Security personnel enter Millhaven Institution in Bath, Ont., just West of Kingston on Saturday Sept. 29, 2012. Canadian citizen Omar Khadr has landed in Canada and been transferred to Millhaven Institution, after leaving Guantanamo Bay to serve the remainder of his sentence.
Credits: NAM PHI DANG/QMI AGENCY
BATH, Ont. – The scene outside the maximum-security federal prison here on Saturday was eerily, unexpectedly quiet, given the arrival of its latest, most high-profile inmate.
But the silence outside the Millhaven Institution only lasted so long.
Within minutes of a reporter's approaching the prison, correctional services staff appeared from two separate directions, in marked trucks, bearing arms.
“There's been a lot of traffic through here today,” one staff member told QMI Agency, refusing to give his name.
“We're patrolling around to make sure people don't have anything in their cars, and aren't taking pictures. You can't take pictures of the prison.”
After a decade at the U.S. detention camp in Guantanamo Bay, Cuba, Omar Khadr has returned to Canada, and is now being held at Millhaven. Khadr, 26, was transported aboard a U.S. government aircraft and arrived at CFB Trenton at 7:40 a.m. on Saturday.
He was then transferred to Millhaven, where, barring parole, he will spend the remaining seven years of his eight-year sentence, Public Safety Minister Vic Towes confirmed at a press conference.
Officials from Millhaven Institution refused to comment at the scene outside the facility. They also refused comment over the phone, citing the Privacy Act.
Khadr comes to Canada after agreeing to a plea deal with prosecutors in October 2010 and admitting his responsibility for the death of American Sgt. 1st Class Christopher Speer.
The plea agreement allowed Khadr to be transferred to Canada for the remainder of his sentence. The agreed-upon sentence was eight years with no credit for time served while in U.S. custody.
Now, under Canadian law, Khadr can apply for parole as early as next summer.
In the meantime, Khadr will stay at Millhaven, one of the toughest prisons in the country. It holds about 400 convicts, 130 of them among the nation's most hardened criminals, held in the notorious J-unit.
It's been dubbed “Guantanamo North” because it once was home to the Kingston Immigration Holding Centre, a special six-bed unit that held non-Canadians arrested as part of the war on terror and held without charge on controversial “security certificates.”

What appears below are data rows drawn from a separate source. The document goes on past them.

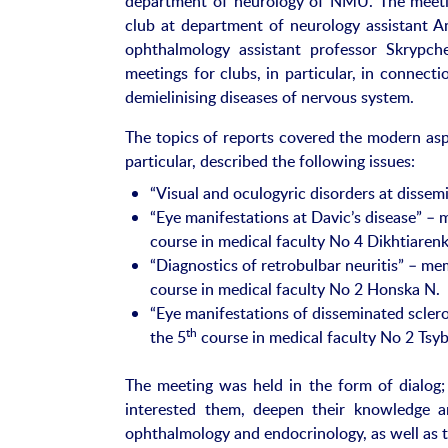
department of neurology of NMU. The meetin
club at department of neurology assistant An
ophthalmology assistant professor Skrypch
meetings for clubs, in particular, in connect
demielinising diseases of nervous system.
The topics of reports covered the modern asp
particular, described the following issues:
“Visual and oculogyric disorders at dissem
“Eye manifestations at Davic’s disease” – m
course in medical faculty No 4 Dikhtiarenk
“Diagnostics of retrobulbar neuritis” – mem
course in medical faculty No 2 Honska N.
“Eye manifestations of disseminated sclero
th
the 5
course in medical faculty No 2 Tsyb
The meeting was held in the form of dialog; 
interested them, deepen their knowledge a
ophthalmology and endocrinology, as well as t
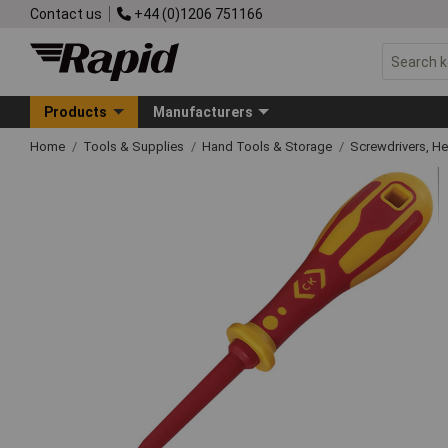
Contact us
+44 (0)1206 751166
Products
Manufacturers
Home
Tools & Supplies
Hand Tools & Storage
Screwdrivers, H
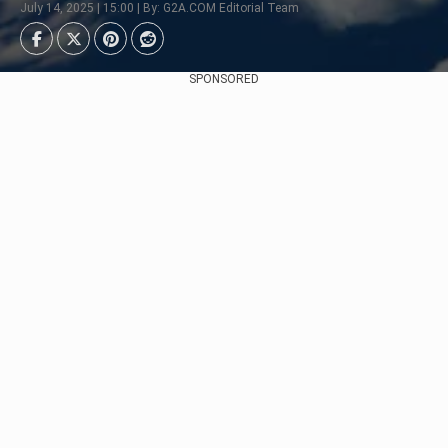
July 14, 2025 | 15:00 | By: G2A.COM Editorial Team
SPONSORED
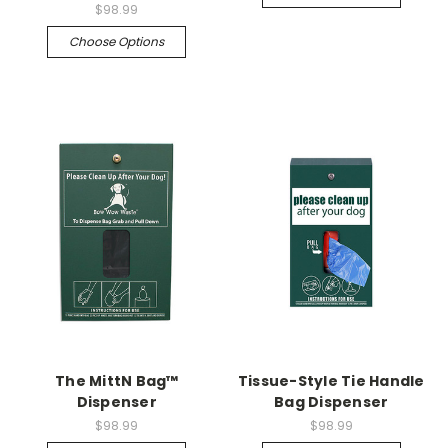
$98.99
Choose Options
The MittN Bag™
Tissue-Style Tie Handle
Dispenser
Bag Dispenser
$98.99
$98.99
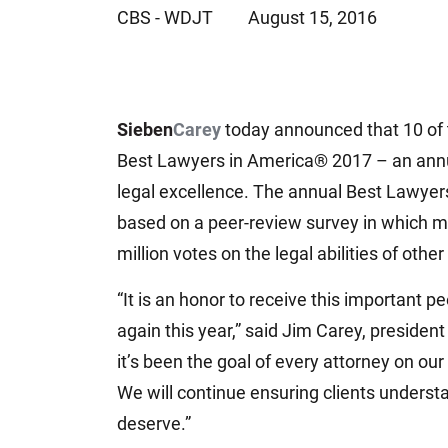
CBS - WDJT
August 15, 2016
Jeffrey S. Sieben
Cory P. Whalen
Sieben
Carey
today announced that 10 of t
Best Lawyers in America® 2017 – an annual
legal excellence. The annual Best Lawyers
based on a peer-review survey in which mo
million votes on the legal abilities of other
“It is an honor to receive this important 
again this year,” said Jim Carey, president
it’s been the goal of every attorney on our 
We will continue ensuring clients understan
deserve.”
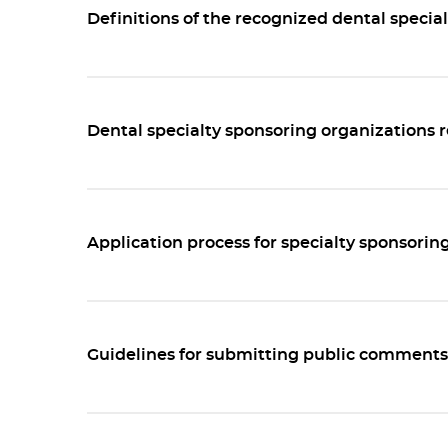
Definitions of the recognized dental special
Dental specialty sponsoring organizations
Application process for specialty sponsorin
Guidelines for submitting public comments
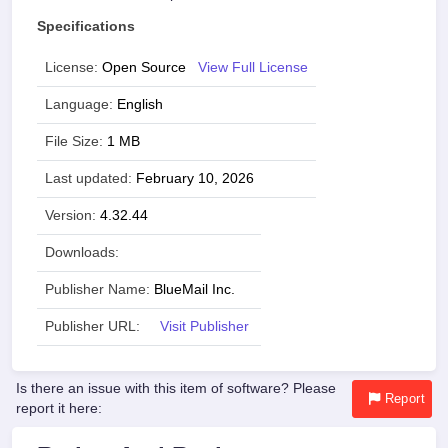
Specifications
License:
Open Source
View Full License
Language:
English
File Size:
1 MB
Last updated:
February 10, 2026
Version:
4.32.44
Downloads:
Publisher Name:
BlueMail Inc.
Publisher URL:
Visit Publisher
Is there an issue with this item of software? Please
Report
report it here:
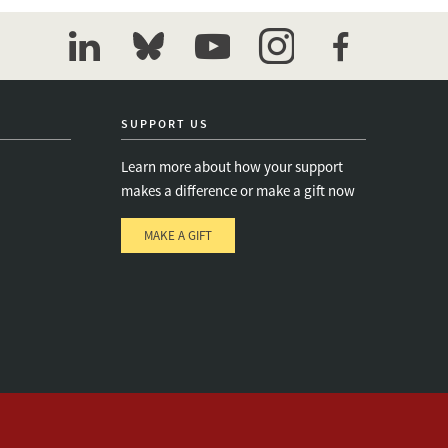
linkedin
bluesky
youtube
instagram
facebook
SUPPORT US
Learn more about how your support
makes a difference or make a gift now
MAKE A GIFT
e
s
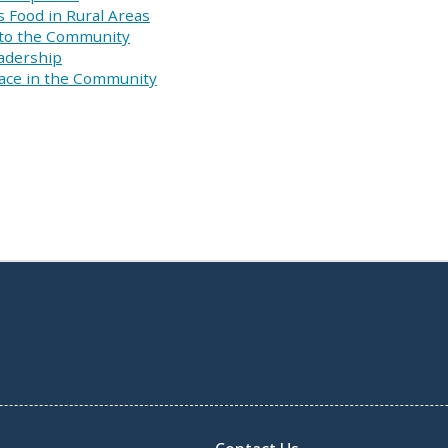
s Food in Rural Areas
 to the Community
eadership
pace in the Community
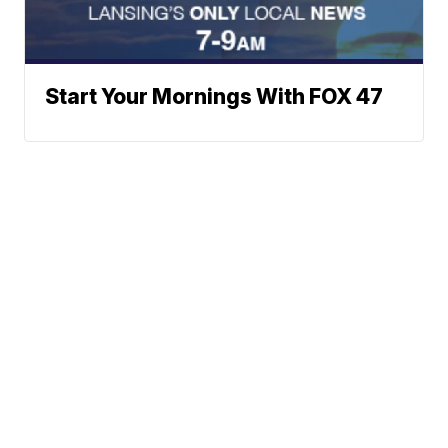
Start Your Mornings With FOX 47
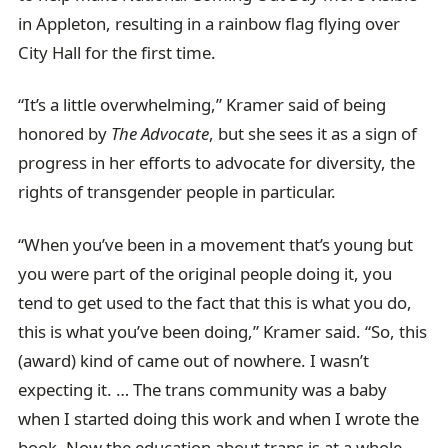
in Appleton, resulting in a rainbow flag flying over
City Hall for the first time.
“It’s a little overwhelming,” Kramer said of being
honored by
The Advocate
, but she sees it as a sign of
progress in her efforts to advocate for diversity, the
rights of transgender people in particular.
“When you’ve been in a movement that’s young but
you were part of the original people doing it, you
tend to get used to the fact that this is what you do,
this is what you’ve been doing,” Kramer said. “So, this
(award) kind of came out of nowhere. I wasn’t
expecting it. … The trans community was a baby
when I started doing this work and when I wrote the
book. Now the education about trans is at a whole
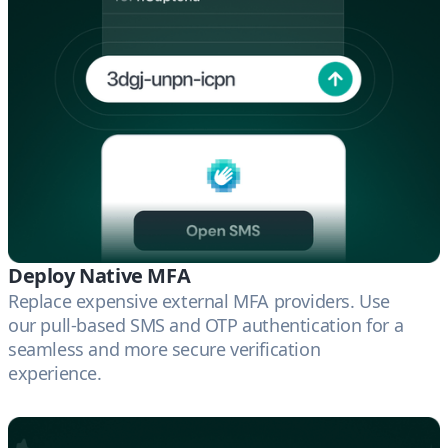
Deploy Native MFA
Replace expensive external MFA providers. Use
our pull-based SMS and OTP authentication for a
seamless and more secure verification
experience.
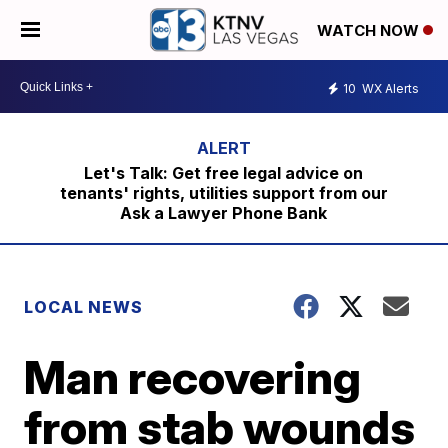
WATCH NOW
10
WX Alerts
Let's Talk: Get free legal advice on
tenants' rights, utilities support from our
Ask a Lawyer Phone Bank
LOCAL NEWS
Man recovering
from stab wounds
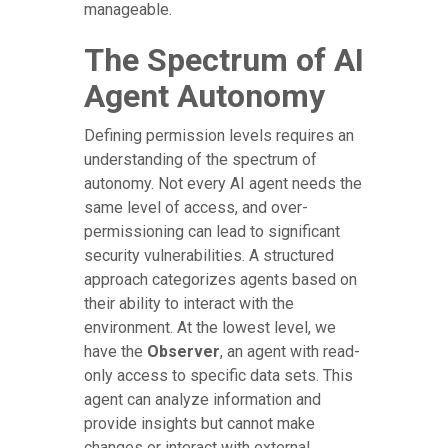
manageable.
The Spectrum of AI
Agent Autonomy
Defining permission levels requires an
understanding of the spectrum of
autonomy. Not every AI agent needs the
same level of access, and over-
permissioning can lead to significant
security vulnerabilities. A structured
approach categorizes agents based on
their ability to interact with the
environment. At the lowest level, we
have the
Observer
, an agent with read-
only access to specific data sets. This
agent can analyze information and
provide insights but cannot make
changes or interact with external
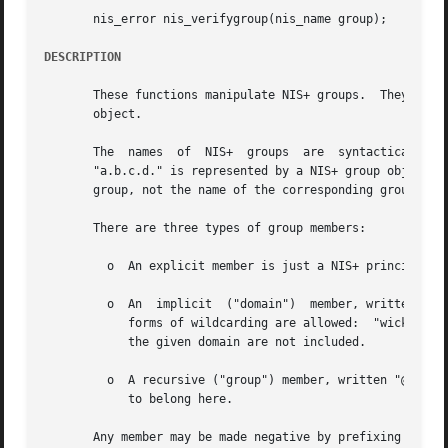
       nis_error nis_verifygroup(nis_name group);

DESCRIPTION
       These functions manipulate NIS+ groups.	They are used by NIS+ clients and servers, and are the	interfaces  to	the   group  authorization

       object.

       The  names  of  NIS+  groups  are  syntactically  s
       "a.b.c.d." is represented by a NIS+ group object named "a.group
       group, not the name of the corresponding group obje
       There are three types of group members:

	 o  An explicit member is just a NIS+ principal-name, for example "wickedwitch.west.oz."

	 o  An	implicit  ("domain")  member, written "*.west.oz.", means that all principals in the given domain belong to this member.  No other

	    forms of wildcarding are allowed:  "wickedwitch.*.oz." is invalid, as is "wickedwitch.west.*.".  Note that principals in subdomains of

	    the given domain are not included.

	 o  A recursive ("group") member, written "@cowards.oz.", refers to another group. All principals that belong to that group are considered

	    to belong here.

       Any member may be made negative by prefixing it wit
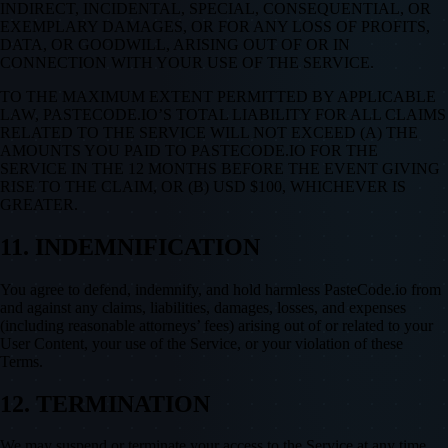
INDIRECT, INCIDENTAL, SPECIAL, CONSEQUENTIAL, OR
EXEMPLARY DAMAGES, OR FOR ANY LOSS OF PROFITS,
DATA, OR GOODWILL, ARISING OUT OF OR IN
CONNECTION WITH YOUR USE OF THE SERVICE.
TO THE MAXIMUM EXTENT PERMITTED BY APPLICABLE
LAW, PASTECODE.IO’S TOTAL LIABILITY FOR ALL CLAIMS
RELATED TO THE SERVICE WILL NOT EXCEED (A) THE
AMOUNTS YOU PAID TO PASTECODE.IO FOR THE
SERVICE IN THE 12 MONTHS BEFORE THE EVENT GIVING
RISE TO THE CLAIM, OR (B) USD $100, WHICHEVER IS
GREATER.
11. INDEMNIFICATION
You agree to defend, indemnify, and hold harmless PasteCode.io from
and against any claims, liabilities, damages, losses, and expenses
(including reasonable attorneys’ fees) arising out of or related to your
User Content, your use of the Service, or your violation of these
Terms.
12. TERMINATION
We may suspend or terminate your access to the Service at any time,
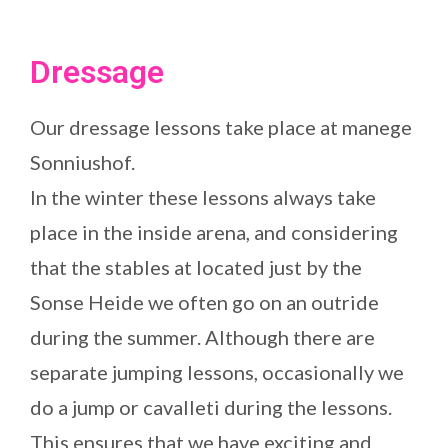
Dressage
Our dressage lessons take place at manege
Sonniushof.
In the winter these lessons always take
place in the inside arena, and considering
that the stables at located just by the
Sonse Heide we often go on an outride
during the summer. Although there are
separate jumping lessons, occasionally we
do a jump or cavalleti during the lessons.
This ensures that we have exciting and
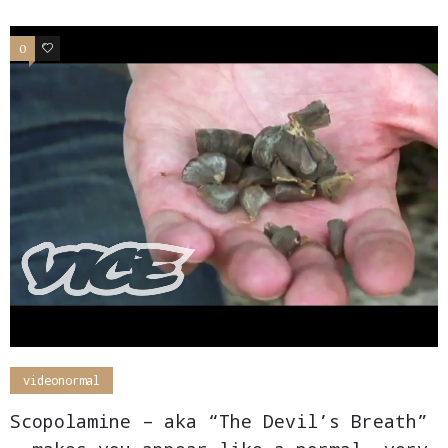
0
0
videonormal
Scopolamine – aka “The Devil’s Breath”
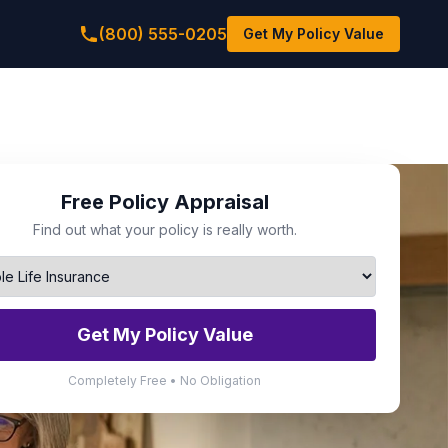
(800) 555-0205
Get My Policy Value
Free Policy Appraisal
Find out what your policy is really worth.
Get My Policy Value
Completely Free • No Obligation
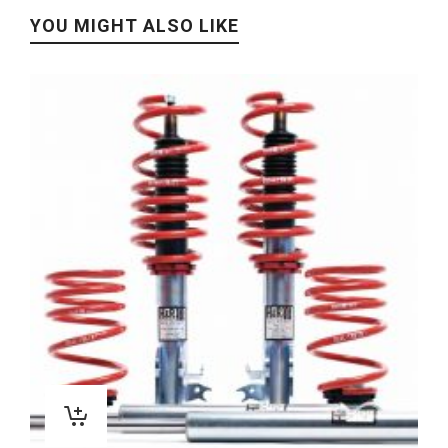
YOU MIGHT ALSO LIKE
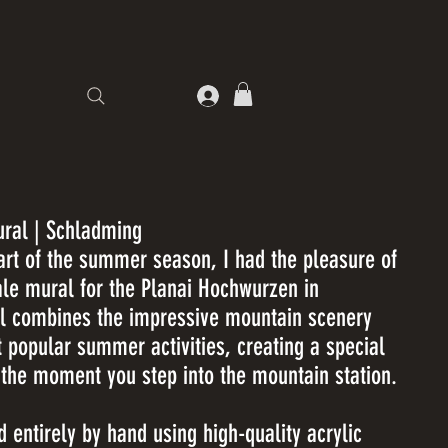
ral | Schladming
tart of the summer season, I had the pleasure of
cale mural for the Planai Hochwurzen in
l combines the impressive mountain scenery
t popular summer activities, creating a special
 the moment you step into the mountain station.
 entirely by hand using high-quality acrylic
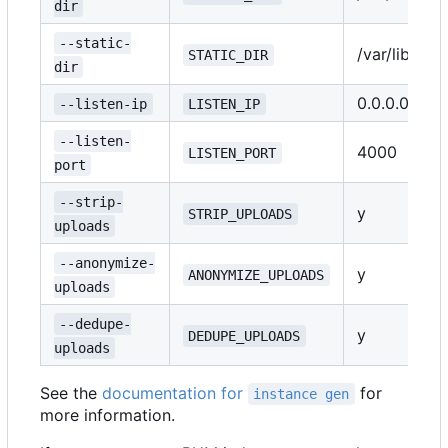
dir
--static-
/var/lib/ple
STATIC_DIR
dir
0.0.0.0
--listen-ip
LISTEN_IP
--listen-
4000
LISTEN_PORT
port
--strip-
y
STRIP_UPLOADS
uploads
--anonymize-
y
ANONYMIZE_UPLOADS
uploads
--dedupe-
y
DEDUPE_UPLOADS
uploads
See the
documentation for
for
instance gen
more information.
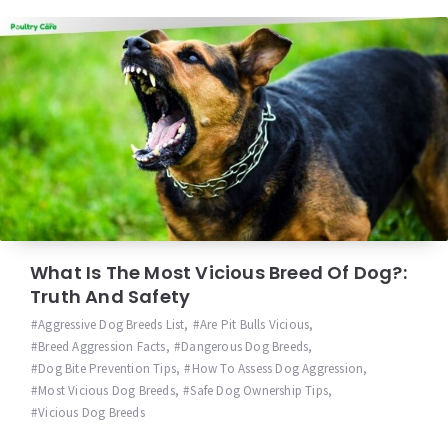
What Is The Most Vicious Breed Of Dog?:
Truth And Safety
Aggressive Dog Breeds List
,
Are Pit Bulls Vicious
,
Breed Aggression Facts
,
Dangerous Dog Breeds
,
Dog Bite Prevention Tips
,
How To Assess Dog Aggression
,
Most Vicious Dog Breeds
,
Safe Dog Ownership Tips
,
Vicious Dog Breeds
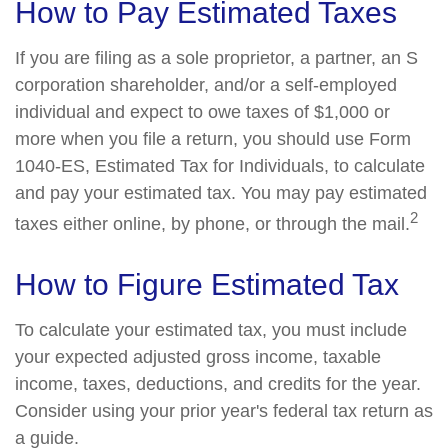
How to Pay Estimated Taxes
If you are filing as a sole proprietor, a partner, an S
corporation shareholder, and/or a self-employed
individual and expect to owe taxes of $1,000 or
more when you file a return, you should use Form
1040-ES, Estimated Tax for Individuals, to calculate
and pay your estimated tax. You may pay estimated
2
taxes either online, by phone, or through the mail.
How to Figure Estimated Tax
To calculate your estimated tax, you must include
your expected adjusted gross income, taxable
income, taxes, deductions, and credits for the year.
Consider using your prior year's federal tax return as
a guide.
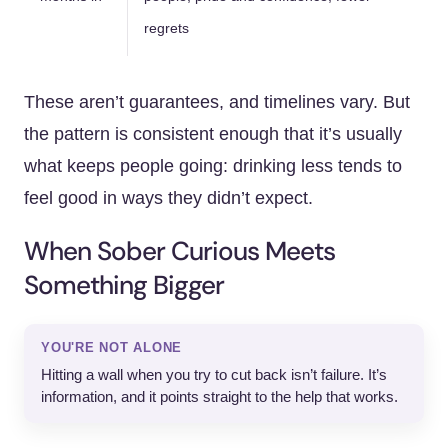
regrets
These aren’t guarantees, and timelines vary. But
the pattern is consistent enough that it’s usually
what keeps people going: drinking less tends to
feel good in ways they didn’t expect.
When Sober Curious Meets
Something Bigger
YOU'RE NOT ALONE
Hitting a wall when you try to cut back isn’t failure. It’s
information, and it points straight to the help that works.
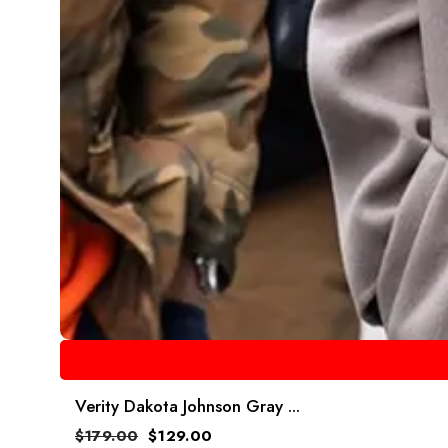
Verity Dakota Johnson Gray ...
$
179.00
$
129.00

That unit was closed without fanfare late last year.
Millhaven opened in 1971 in a rush to make room for inmates from Kingston Penitentiary following the infamous riots that had bloodied the walls there days earlier.
Since then, it has been the site of at least three controversial prisoner deaths.
In the past two years, eight inmate assaults have taken place at the institution.
There has been one assault on a staff member, one inmate killed by a fellow inmate, two major lockdowns and five instances of drug seizures, either from inmates or visitors.